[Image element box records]
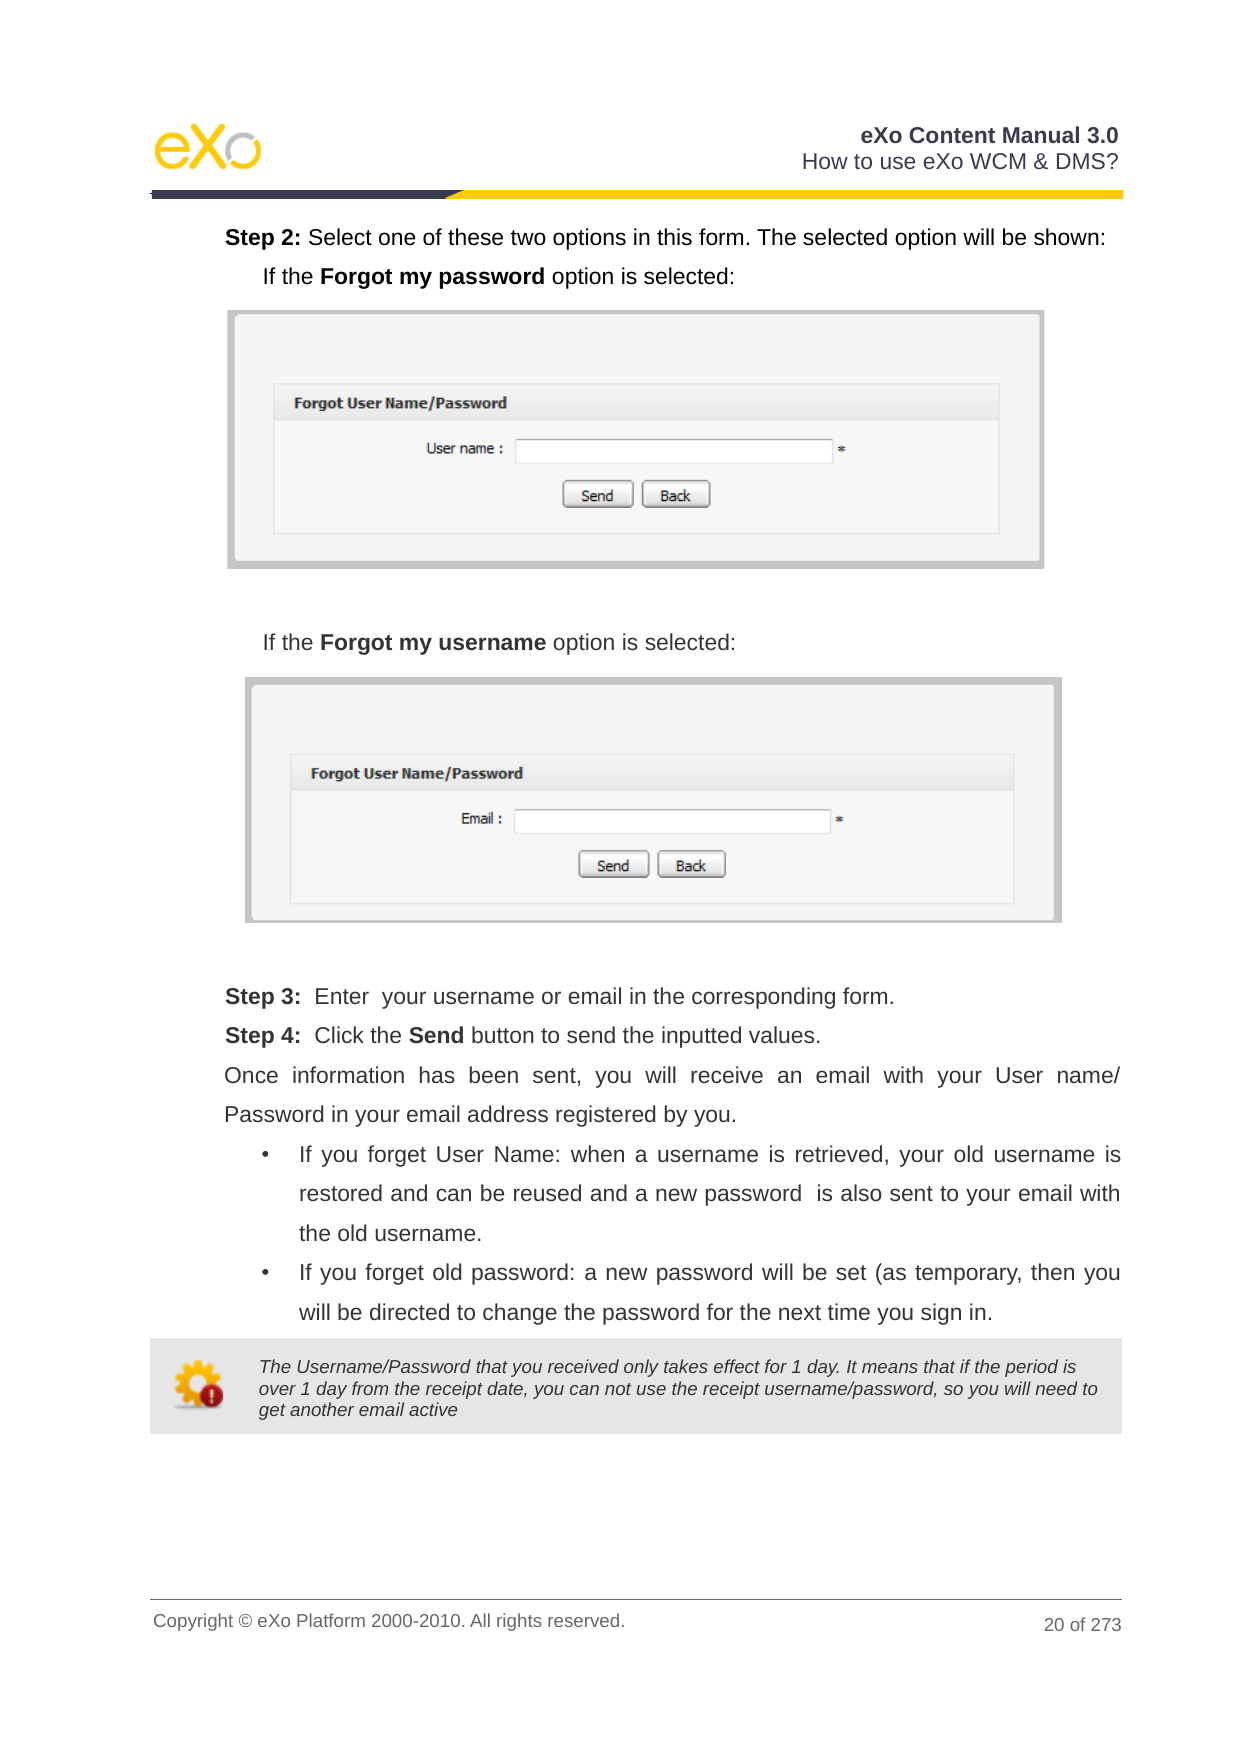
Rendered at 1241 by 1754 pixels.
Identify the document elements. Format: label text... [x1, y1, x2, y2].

list If the Forgot my password option is selected: [225, 263, 1122, 289]
list If you forget User Name: when a username is retrieved, your old username is restored and can be reused and a new password is also sent to your email with the old username. [261, 1141, 1122, 1246]
text Once information has been sent, you will receive an email with your User name/ Password in your email address registered by you. [224, 1062, 1122, 1127]
picture [227, 310, 1045, 569]
list Step 2: Select one of these two options in this form. The selected option will be shown: [187, 223, 1122, 250]
list Step 4: Click the Send button to send the inputted values. [187, 1022, 1122, 1048]
table_header [150, 1338, 253, 1434]
list If you forget old password: a new password will be set (as temporary, then you will be directed to change the password for the next time you sign in. [261, 1259, 1122, 1325]
list Step 3: Enter your username or email in the corresponding form. [187, 983, 1122, 1009]
picture [244, 677, 1062, 923]
table_header The Username/Password that you received only takes effect for 1 day. It means that if the period is over 1 day from the receipt date, you can not use the receipt username/password, so you will need to get another email active [253, 1338, 1122, 1434]
picture [173, 1360, 224, 1411]
picture [151, 190, 1124, 199]
picture [155, 123, 262, 170]
list If the Forgot my username option is selected: [225, 629, 1122, 655]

[What the task requires]:
Rewrite every line of the material above as a JSON list of strings, one string per line, skipping blank lines and leaving the pictures out.

[Response]:
[
  "Rendered at 1241 by 1754 pixels.",
  "Identify the document elements. Format: label text... [x1, y1, x2, y2].",
  "list If the Forgot my password option is selected: [225, 263, 1122, 289]",
  "list If you forget User Name: when a username is retrieved, your old username is restored and can be reused and a new password is also sent to your email with the old username. [261, 1141, 1122, 1246]",
  "text Once information has been sent, you will receive an email with your User name/ Password in your email address registered by you. [224, 1062, 1122, 1127]",
  "picture [227, 310, 1045, 569]",
  "list Step 2: Select one of these two options in this form. The selected option will be shown: [187, 223, 1122, 250]",
  "list Step 4: Click the Send button to send the inputted values. [187, 1022, 1122, 1048]",
  "table_header [150, 1338, 253, 1434]",
  "list If you forget old password: a new password will be set (as temporary, then you will be directed to change the password for the next time you sign in. [261, 1259, 1122, 1325]",
  "list Step 3: Enter your username or email in the corresponding form. [187, 983, 1122, 1009]",
  "picture [244, 677, 1062, 923]",
  "table_header The Username/Password that you received only takes effect for 1 day. It means that if the period is over 1 day from the receipt date, you can not use the receipt username/password, so you will need to get another email active [253, 1338, 1122, 1434]",
  "picture [173, 1360, 224, 1411]",
  "picture [151, 190, 1124, 199]",
  "picture [155, 123, 262, 170]",
  "list If the Forgot my username option is selected: [225, 629, 1122, 655]"
]